DATA FOR ANALYSIS |
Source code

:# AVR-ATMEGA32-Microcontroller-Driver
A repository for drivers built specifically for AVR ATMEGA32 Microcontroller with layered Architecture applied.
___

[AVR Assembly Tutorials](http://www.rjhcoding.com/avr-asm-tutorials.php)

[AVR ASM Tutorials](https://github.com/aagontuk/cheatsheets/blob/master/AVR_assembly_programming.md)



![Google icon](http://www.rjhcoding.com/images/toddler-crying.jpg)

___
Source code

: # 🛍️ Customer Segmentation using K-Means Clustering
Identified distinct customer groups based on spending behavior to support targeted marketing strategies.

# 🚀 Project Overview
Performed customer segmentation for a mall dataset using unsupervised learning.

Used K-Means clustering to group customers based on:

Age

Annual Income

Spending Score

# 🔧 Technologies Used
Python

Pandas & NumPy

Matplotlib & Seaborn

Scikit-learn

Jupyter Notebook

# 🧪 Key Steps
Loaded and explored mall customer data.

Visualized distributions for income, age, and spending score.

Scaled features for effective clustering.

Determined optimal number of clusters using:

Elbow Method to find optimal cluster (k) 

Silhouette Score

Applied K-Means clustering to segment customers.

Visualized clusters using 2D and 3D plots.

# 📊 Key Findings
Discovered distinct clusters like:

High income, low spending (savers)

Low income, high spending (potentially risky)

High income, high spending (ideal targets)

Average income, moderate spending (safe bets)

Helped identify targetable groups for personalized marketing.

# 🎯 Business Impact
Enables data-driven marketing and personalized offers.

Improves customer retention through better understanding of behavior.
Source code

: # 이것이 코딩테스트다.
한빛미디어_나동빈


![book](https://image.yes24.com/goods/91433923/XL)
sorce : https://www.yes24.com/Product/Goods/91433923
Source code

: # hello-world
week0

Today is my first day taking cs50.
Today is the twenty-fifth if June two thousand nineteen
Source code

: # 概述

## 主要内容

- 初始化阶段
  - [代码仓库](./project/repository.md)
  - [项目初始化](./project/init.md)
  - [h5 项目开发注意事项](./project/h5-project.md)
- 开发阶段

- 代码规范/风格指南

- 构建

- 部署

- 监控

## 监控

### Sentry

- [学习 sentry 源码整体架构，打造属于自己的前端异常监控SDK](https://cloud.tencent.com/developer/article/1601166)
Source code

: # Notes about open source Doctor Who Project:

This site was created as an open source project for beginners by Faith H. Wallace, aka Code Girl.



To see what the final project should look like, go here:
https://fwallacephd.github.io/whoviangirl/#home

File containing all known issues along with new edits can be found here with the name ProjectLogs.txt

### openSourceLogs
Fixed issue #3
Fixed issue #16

PROBLEM REQUIREMENTS |
Repeat the listing in full, keeping every line exactly as it is.

SOLVED EXERCISE |
Source code

:# AVR-ATMEGA32-Microcontroller-Driver
A repository for drivers built specifically for AVR ATMEGA32 Microcontroller with layered Architecture applied.
___

[AVR Assembly Tutorials](http://www.rjhcoding.com/avr-asm-tutorials.php)

[AVR ASM Tutorials](https://github.com/aagontuk/cheatsheets/blob/master/AVR_assembly_programming.md)



![Google icon](http://www.rjhcoding.com/images/toddler-crying.jpg)

___
Source code

: # 🛍️ Customer Segmentation using K-Means Clustering
Identified distinct customer groups based on spending behavior to support targeted marketing strategies.

# 🚀 Project Overview
Performed customer segmentation for a mall dataset using unsupervised learning.

Used K-Means clustering to group customers based on:

Age

Annual Income

Spending Score

# 🔧 Technologies Used
Python

Pandas & NumPy

Matplotlib & Seaborn

Scikit-learn

Jupyter Notebook

# 🧪 Key Steps
Loaded and explored mall customer data.

Visualized distributions for income, age, and spending score.

Scaled features for effective clustering.

Determined optimal number of clusters using:

Elbow Method to find optimal cluster (k) 

Silhouette Score

Applied K-Means clustering to segment customers.

Visualized clusters using 2D and 3D plots.

# 📊 Key Findings
Discovered distinct clusters like:

High income, low spending (savers)

Low income, high spending (potentially risky)

High income, high spending (ideal targets)

Average income, moderate spending (safe bets)

Helped identify targetable groups for personalized marketing.

# 🎯 Business Impact
Enables data-driven marketing and personalized offers.

Improves customer retention through better understanding of behavior.
Source code

: # 이것이 코딩테스트다.
한빛미디어_나동빈


![book](https://image.yes24.com/goods/91433923/XL)
sorce : https://www.yes24.com/Product/Goods/91433923
Source code

: # hello-world
week0

Today is my first day taking cs50.
Today is the twenty-fifth if June two thousand nineteen
Source code

: # 概述

## 主要内容

- 初始化阶段
  - [代码仓库](./project/repository.md)
  - [项目初始化](./project/init.md)
  - [h5 项目开发注意事项](./project/h5-project.md)
- 开发阶段

- 代码规范/风格指南

- 构建

- 部署

- 监控

## 监控

### Sentry

- [学习 sentry 源码整体架构，打造属于自己的前端异常监控SDK](https://cloud.tencent.com/developer/article/1601166)
Source code

: # Notes about open source Doctor Who Project:

This site was created as an open source project for beginners by Faith H. Wallace, aka Code Girl.



To see what the final project should look like, go here:
https://fwallacephd.github.io/whoviangirl/#home

File containing all known issues along with new edits can be found here with the name ProjectLogs.txt

### openSourceLogs
Fixed issue #3
Fixed issue #16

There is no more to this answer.